**Work request:** Copy every line of text in the listing below word for word, leaving out the pictures.
┌──
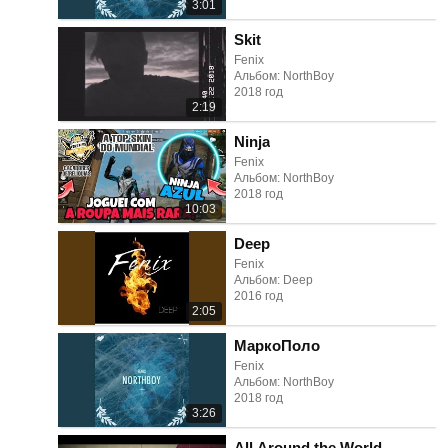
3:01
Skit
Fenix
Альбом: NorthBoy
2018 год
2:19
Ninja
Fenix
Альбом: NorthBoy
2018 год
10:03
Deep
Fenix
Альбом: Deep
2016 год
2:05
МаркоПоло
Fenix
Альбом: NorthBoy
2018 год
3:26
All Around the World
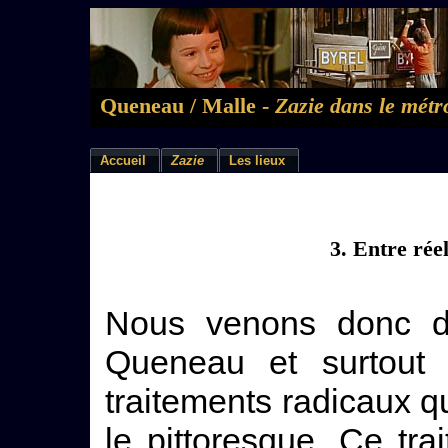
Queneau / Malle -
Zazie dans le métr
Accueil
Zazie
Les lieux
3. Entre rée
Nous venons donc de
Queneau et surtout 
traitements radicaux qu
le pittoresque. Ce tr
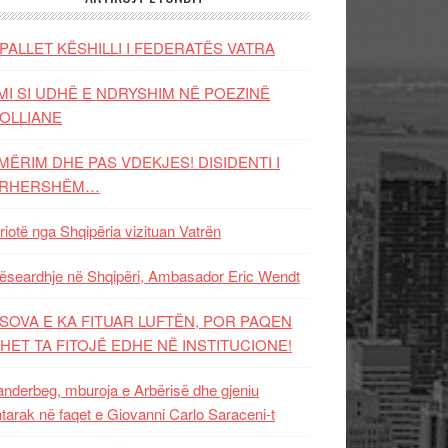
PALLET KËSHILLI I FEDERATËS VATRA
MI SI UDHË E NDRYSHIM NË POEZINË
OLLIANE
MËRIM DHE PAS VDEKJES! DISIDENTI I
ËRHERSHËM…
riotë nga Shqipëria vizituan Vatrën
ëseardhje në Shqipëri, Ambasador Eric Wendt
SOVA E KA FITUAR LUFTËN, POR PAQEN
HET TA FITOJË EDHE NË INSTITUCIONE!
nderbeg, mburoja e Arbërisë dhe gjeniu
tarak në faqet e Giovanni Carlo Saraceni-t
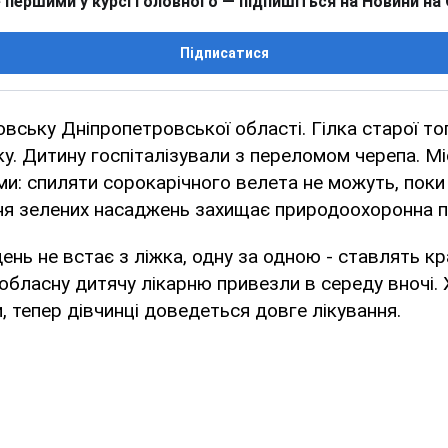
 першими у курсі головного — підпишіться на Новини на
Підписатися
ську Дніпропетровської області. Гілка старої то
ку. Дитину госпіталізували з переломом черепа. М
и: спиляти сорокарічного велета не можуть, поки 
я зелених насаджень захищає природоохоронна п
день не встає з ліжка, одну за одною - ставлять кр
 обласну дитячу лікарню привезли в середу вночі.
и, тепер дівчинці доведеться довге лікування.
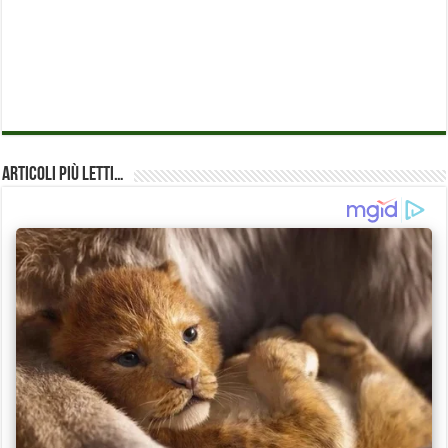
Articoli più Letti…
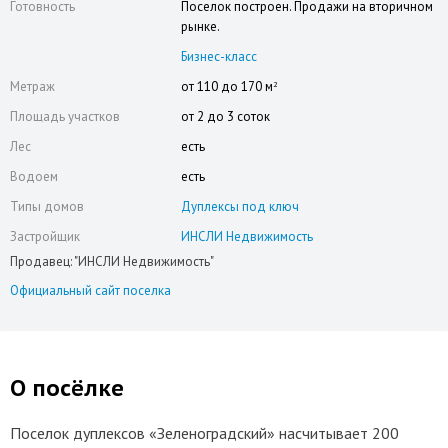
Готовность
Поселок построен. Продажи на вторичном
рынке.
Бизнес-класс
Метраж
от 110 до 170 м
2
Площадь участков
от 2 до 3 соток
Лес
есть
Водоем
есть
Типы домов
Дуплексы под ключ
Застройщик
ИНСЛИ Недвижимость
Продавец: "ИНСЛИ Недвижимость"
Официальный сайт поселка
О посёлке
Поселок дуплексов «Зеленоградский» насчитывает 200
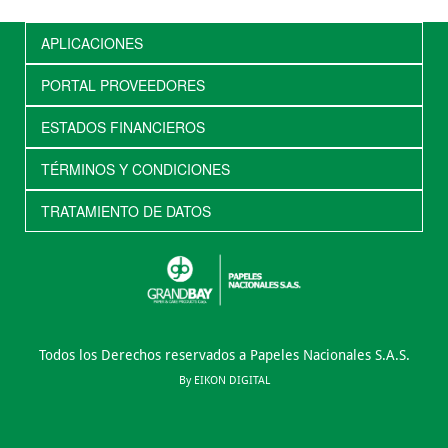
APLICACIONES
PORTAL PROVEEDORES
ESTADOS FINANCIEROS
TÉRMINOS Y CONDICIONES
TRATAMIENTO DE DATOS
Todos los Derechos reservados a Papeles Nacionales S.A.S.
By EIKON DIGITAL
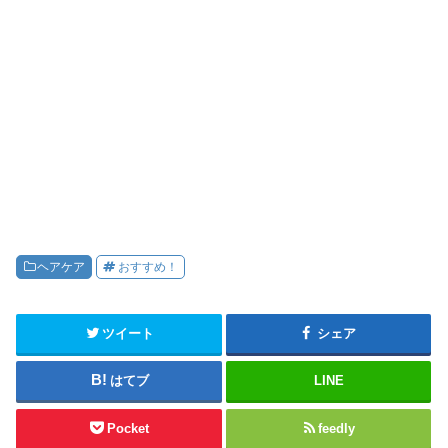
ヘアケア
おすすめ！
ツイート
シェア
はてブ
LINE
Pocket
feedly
└──
**Result:**
3:01
Skit
Fenix
Альбом: NorthBoy
2018 год
2:19
Ninja
Fenix
Альбом: NorthBoy
2018 год
10:03
Deep
Fenix
Альбом: Deep
2016 год
2:05
МаркоПоло
Fenix
Альбом: NorthBoy
2018 год
3:26
All Around the World
Queneau / Malle -
Zazie dans le métr
Accueil
Zazie
Les lieux
3. Entre rée
Nous venons donc de
Queneau et surtout 
traitements radicaux qu
le pittoresque. Ce tr
PALLET KËSHILLI I FEDERATËS VATRA
MI SI UDHË E NDRYSHIM NË POEZINË
OLLIANE
MËRIM DHE PAS VDEKJES! DISIDENTI I
ËRHERSHËM…
riotë nga Shqipëria vizituan Vatrën
ëseardhje në Shqipëri, Ambasador Eric Wendt
SOVA E KA FITUAR LUFTËN, POR PAQEN
HET TA FITOJË EDHE NË INSTITUCIONE!
nderbeg, mburoja e Arbërisë dhe gjeniu
tarak në faqet e Giovanni Carlo Saraceni-t
 першими у курсі головного — підпишіться на Новини на
Підписатися
ську Дніпропетровської області. Гілка старої то
ку. Дитину госпіталізували з переломом черепа. М
и: спиляти сорокарічного велета не можуть, поки 
я зелених насаджень захищає природоохоронна п
день не встає з ліжка, одну за одною - ставлять кр
 обласну дитячу лікарню привезли в середу вночі.
и, тепер дівчинці доведеться довге лікування.
Articoli più Letti…
Готовность
Поселок построен. Продажи на вторичном
рынке.
Бизнес-класс
Метраж
от 110 до 170 м
2
Площадь участков
от 2 до 3 соток
Лес
есть
Водоем
есть
Типы домов
Дуплексы под ключ
Застройщик
ИНСЛИ Недвижимость
Продавец: "ИНСЛИ Недвижимость"
Официальный сайт поселка
О посёлке
Поселок дуплексов «Зеленоградский» насчитывает 200
APLICACIONES
PORTAL PROVEEDORES
ESTADOS FINANCIEROS
TÉRMINOS Y CONDICIONES
TRATAMIENTO DE DATOS
Todos los Derechos reservados a Papeles Nacionales S.A.S.
By EIKON DIGITAL
ヘアケア
おすすめ！
ツイート
シェア
はてブ
LINE
Pocket
feedly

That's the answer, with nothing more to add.